Но он уже исчез. Потсдам вместе с алкашом Черчиллем был уже за миллионы милей от него. Проезжая мимо флагов перед штаб-квартирой, он вдруг почувствовал, что покидает чужую страну, салютующую сама себе — поставщику жратвы в консервах. Он оглядел полные рюкзаки на соседнем сиденье. Будут есть из банок, но зато будут сыты. При ярком солнечном свете виллы и деревья Грюневальда были прекрасны, как всегда. И как он не видел этого раньше? Мчась по Курфюрстендамм, он не замечал руин — только радостное утро. На мгновение ему показалось, что улица, как и прежде, вся в магазинах. Важно, чтобы Лина как можно больше пила, — не будет обезвоживания. Суп — лекарство каждой мамочки.
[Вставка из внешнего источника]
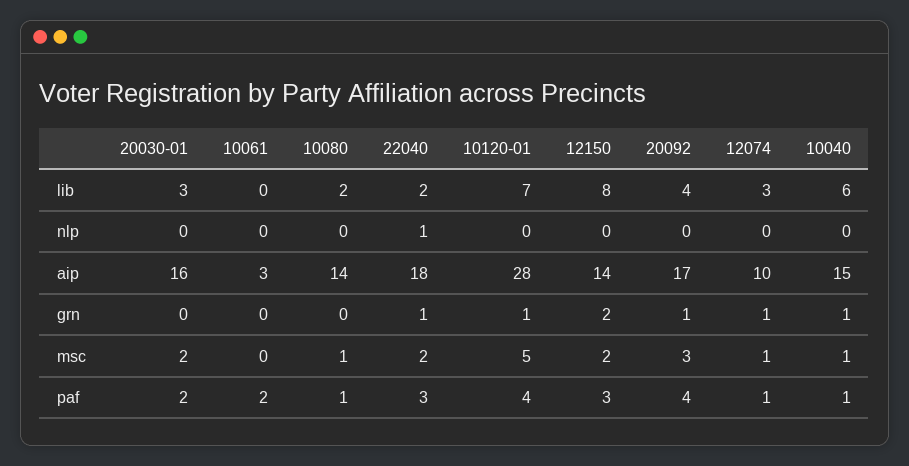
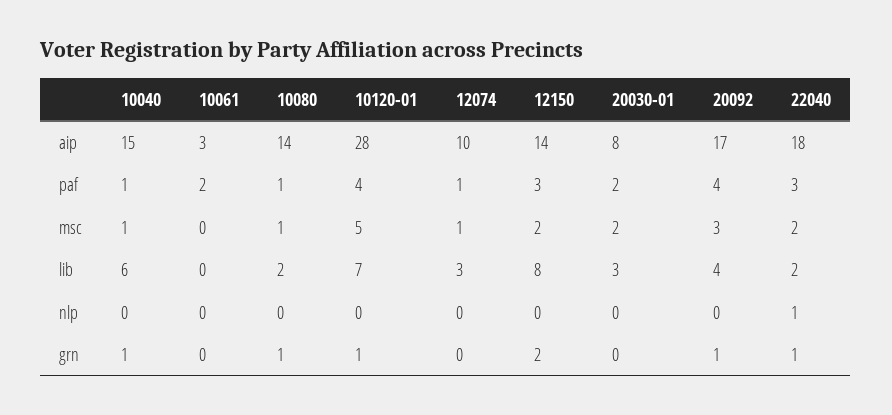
20030-01, aip: 16 -> 8
10080, grn: 0 -> 1
12074, grn: 1 -> 0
Как и предсказывал Рон, Ханнелора налегла на сэндвичи.
— Боже мой, ветчина. И белый хлеб. Неудивительно, что вы выиграли войну, если так питались. А мы голодали.
— Один хоть оставь, а? — сказал он, видя, как она поглощает сэндвичи. — Как Лина?
— Спит. Так может спать только она, отключилась. А это что?
— Суп, — сказал он, ставя кастрюлю на газовую плиту.
— Суп, — повторила она, как ребенок в рождественскую ночь. — Еще банка найдется? Моя подруга Анна-Мария будет так благодарна.
При мысли о том, что она уберется из квартиры, он, расщедрившись, вручил ей две банки и пачку сигарет в придачу:
— Это тебе.
— «Лаки-Страйки», — произнесла она по-английски. — Вы — неплохой парень.
Когда он принес суп, Лина уже проснулась и смотрела в окно. Все еще бледная. Он пощупал ей лоб. Уже лучше, чем вчера, но температура еще держится. Он стал кормить ее супом, но она, сев прямо, забрала у него ложку.
— Я сама.
— Мне нравится тебя кормить.
— Ты из меня инвалида сделаешь. Я и так обленилась.
— Не бери в голову. Для меня нет ничего приятнее.
— Тебе надо работать, — сказала она, и он засмеялся — признак жизни: именно так она всегда его гнала за пишущую машинку.
— Хочешь чего-нибудь еще?
— Принять ванну, только горячей воды нет. Это ужас, как мы воняем.
— Я не заметил, — сказал он, целуя ее в лоб. — Давай посмотрим, что можно сделать.
Это заняло целую вечность. Кипяток, казалось, моментально остывал, едва касался фаянса. Он, как медленный конвейер, таскал кастрюли с газовой плиты, пока наконец в ванне не набралось немного воды, не слишком горячей, но уже достаточно теплой. Он вспомнил Гельферштрассе и окутанную паром ванну.
— Мыло, — удивилась она. — Ты где его достал?
— Армейское. Давай, прыгай.
Но она замешкалась, застенчивая, как и прежде.
— Ты не против? — спросила она, показав на дверь.
— Раньше ты не была такой скромной.
В той же ванне, вся в пузырьках на груди, она посмеивалась над ним, когда он, похлопывая полотенцем, вытирал ее насухо, сам промокнув до нитки.